WHAT YOU ARE ASKED TO DO:
Since only the words are wanted, reproduce every entry exactly and leave the images behind.

EXTRACTED ENTRIES:
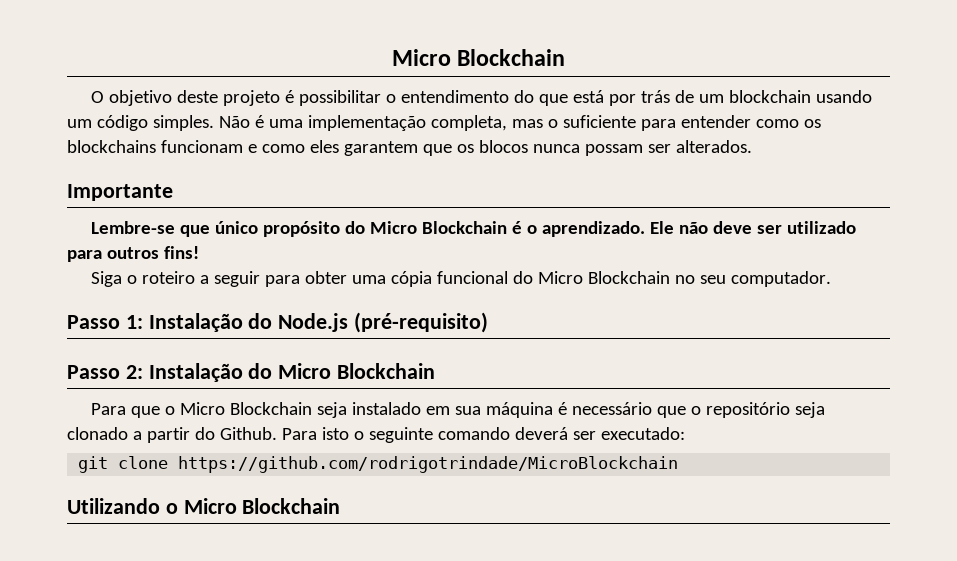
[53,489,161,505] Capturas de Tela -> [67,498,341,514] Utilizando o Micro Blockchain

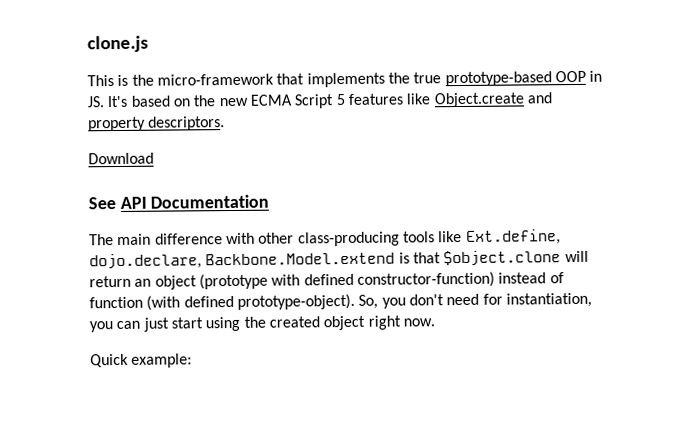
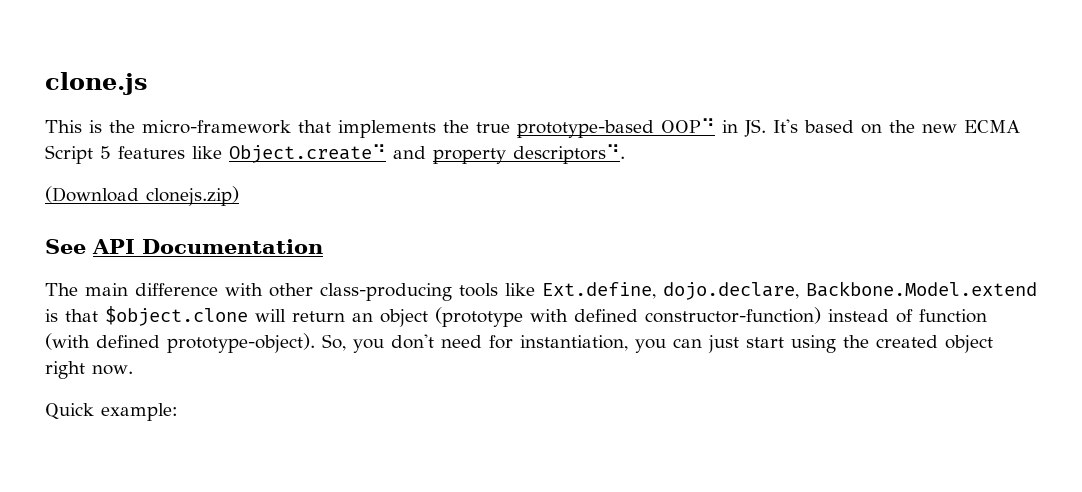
[554,70,586,83] OOP -> [661,118,715,133] OOP⠙
[433,92,525,108] Object.create -> [229,144,386,163] Object.create⠙
[148,116,226,131] [88,152,154,165] descriptors. // Download -> [513,144,625,164] [45,186,239,206] descriptors⠙. // (Download clonejs.zip)

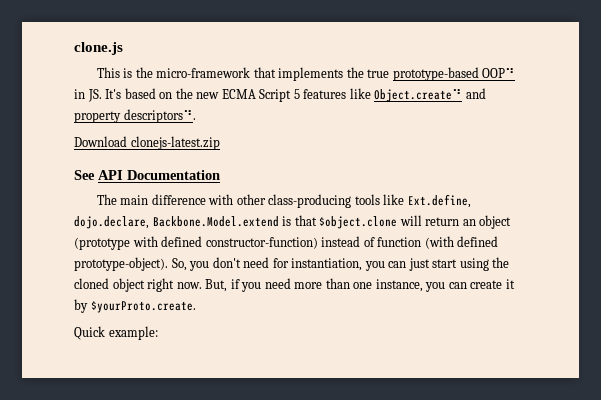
[45,186,239,206] (Download clonejs.zip) -> [74,136,220,150] Download clonejs-latest.zip
[876,335,938,348] created -> [74,278,109,289] cloned
(133, 370) none -> [205,278,515,292] [74,299,196,313] But, if you need more than one instance, you can create it by $yourProto.create.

EXERCISE RESULT:
[53,489,161,505] Capturas de Tela -> [67,498,341,514] Utilizando o Micro Blockchain

[554,70,586,83] OOP -> [661,118,715,133] OOP⠙
[433,92,525,108] Object.create -> [229,144,386,163] Object.create⠙
[148,116,226,131] [88,152,154,165] descriptors. // Download -> [513,144,625,164] [45,186,239,206] descriptors⠙. // (Download clonejs.zip)

[45,186,239,206] (Download clonejs.zip) -> [74,136,220,150] Download clonejs-latest.zip
[876,335,938,348] created -> [74,278,109,289] cloned
(133, 370) none -> [205,278,515,292] [74,299,196,313] But, if you need more than one instance, you can create it by $yourProto.create.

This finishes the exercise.